Edda schüttelte den Kopf. „Es war alles so real und echt – und es war zur Zeit des Dritten Reichs. Ich habe gesungen und wir beide – waren zusammen. Wenn ich Noten schreiben könnte, dann würde ich jetzt ein Lied komponieren, das die ganze Welt befreit.“
Sie kam auf ihn zu und legte den Arm um seine Schultern. Gopal reagierte nicht, sondern schaute sie nur an.

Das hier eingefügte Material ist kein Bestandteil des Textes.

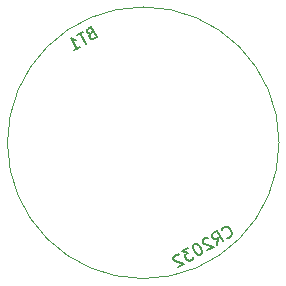
<source format=gbo>
G04 #@! TF.FileFunction,Legend,Bot*
%FSLAX46Y46*%
G04 Gerber Fmt 4.6, Leading zero omitted, Abs format (unit mm)*
G04 Created by KiCad (PCBNEW 4.0.6) date 06/02/17 17:39:52*
%MOMM*%
%LPD*%
G01*
G04 APERTURE LIST*
%ADD10C,0.100000*%
%ADD11C,0.150000*%
G04 APERTURE END LIST*
D10*
X166440000Y-97790000D02*
G75*
G03X166440000Y-97790000I-11500000J0D01*
G01*
D11*
X150504734Y-88536466D02*
X150404825Y-88649133D01*
X150387396Y-88714183D01*
X150393776Y-88820471D01*
X150465204Y-88944189D01*
X150554063Y-89002858D01*
X150619111Y-89020288D01*
X150725400Y-89013908D01*
X151055314Y-88823431D01*
X150555314Y-87957406D01*
X150266639Y-88124073D01*
X150207970Y-88212931D01*
X150190540Y-88277980D01*
X150196920Y-88384268D01*
X150244539Y-88466747D01*
X150333397Y-88525416D01*
X150398446Y-88542845D01*
X150504734Y-88536466D01*
X150793409Y-88369799D01*
X149813007Y-88385978D02*
X149318135Y-88671692D01*
X150065571Y-89394860D02*
X149565571Y-88528835D01*
X149075827Y-89966289D02*
X149570699Y-89680574D01*
X149323264Y-89823431D02*
X148823264Y-88957406D01*
X148977171Y-89033505D01*
X149107268Y-89068364D01*
X149213556Y-89061985D01*
X162013101Y-105850494D02*
X162078150Y-105867924D01*
X162225677Y-105837734D01*
X162308155Y-105790115D01*
X162408065Y-105677447D01*
X162442924Y-105547350D01*
X162436544Y-105441062D01*
X162382546Y-105252295D01*
X162311117Y-105128576D01*
X162174639Y-104987429D01*
X162085781Y-104928760D01*
X161955684Y-104893900D01*
X161808155Y-104924090D01*
X161725677Y-104971709D01*
X161625769Y-105084377D01*
X161608339Y-105149426D01*
X161194694Y-106432972D02*
X161245275Y-105853912D01*
X161689566Y-106147258D02*
X161189566Y-105281233D01*
X160859651Y-105471709D01*
X160800982Y-105560567D01*
X160783553Y-105625616D01*
X160789932Y-105731904D01*
X160861361Y-105855622D01*
X160950219Y-105914291D01*
X161015268Y-105931721D01*
X161121556Y-105925341D01*
X161451471Y-105734864D01*
X160412399Y-105839902D02*
X160347351Y-105822472D01*
X160241063Y-105828852D01*
X160034865Y-105947900D01*
X159976196Y-106036758D01*
X159958767Y-106101807D01*
X159965146Y-106208095D01*
X160012765Y-106290573D01*
X160125433Y-106390481D01*
X160906020Y-106599639D01*
X160369908Y-106909163D01*
X159333798Y-106352661D02*
X159251318Y-106400281D01*
X159192649Y-106489139D01*
X159175220Y-106554188D01*
X159181599Y-106660476D01*
X159235598Y-106849242D01*
X159354646Y-107055439D01*
X159491123Y-107196587D01*
X159579982Y-107255256D01*
X159645030Y-107272686D01*
X159751318Y-107266306D01*
X159833798Y-107218686D01*
X159892467Y-107129828D01*
X159909897Y-107064779D01*
X159903517Y-106958491D01*
X159849518Y-106769725D01*
X159730470Y-106563528D01*
X159593993Y-106422380D01*
X159505135Y-106363711D01*
X159440086Y-106346281D01*
X159333798Y-106352661D01*
X158756447Y-106685995D02*
X158220336Y-106995519D01*
X158699488Y-107158766D01*
X158575769Y-107230195D01*
X158517100Y-107319053D01*
X158499670Y-107384102D01*
X158506051Y-107490391D01*
X158625098Y-107696587D01*
X158713956Y-107755256D01*
X158779005Y-107772686D01*
X158885293Y-107766306D01*
X159132730Y-107623448D01*
X159191399Y-107534590D01*
X159208828Y-107469541D01*
X157938041Y-107268473D02*
X157872992Y-107251043D01*
X157766704Y-107257423D01*
X157560507Y-107376471D01*
X157501838Y-107465329D01*
X157484408Y-107530378D01*
X157490788Y-107636666D01*
X157538407Y-107719145D01*
X157651075Y-107819053D01*
X158431661Y-108028210D01*
X157895550Y-108337734D01*
M02*

</source>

„Vielleicht kennen wir uns aus einem anderen Leben?“, fragte er.
Edda starrte ihn an. Meinte er das ernst?
„Mein Leben jetzt ist schon kompliziert genug“, sagte sie lachend und sah ihm in die Augen.
Weshalb reagierte er nicht und tat endlich, was jeder andere Junge oder Mann längst getan hätte; nahm sie in den Arm und küsste sie? Edda beschloss, ihren ganzen Mut zusammenzunehmen. Sie zog ihn an sich und setzte sich auf seinen Schoß.
„Ich möchte mit dir schlafen“, sagte sie leise.
Gopal starrte sie an.
„Aber wozu?“, fragte er verwundert.
Edda schluckte.
„Weil ich dich liebe. Und ich denke, du ... liebst mich auch.“
Er lächelte. „Das stimmt, aber deswegen müssen wir nicht zusammen schlafen – es gibt so viel schönere Arten, mit dieser Energie umzugehen.“
„Was meinst du?“, fragte sie verwirrt und spürte, wie die angenehme Erfahrung, von der sie eben noch ganz erfüllt gewesen war, verdrängt wurde. Gopal strich eine Strähne aus ihrem Gesicht und streichelte ihre Wange.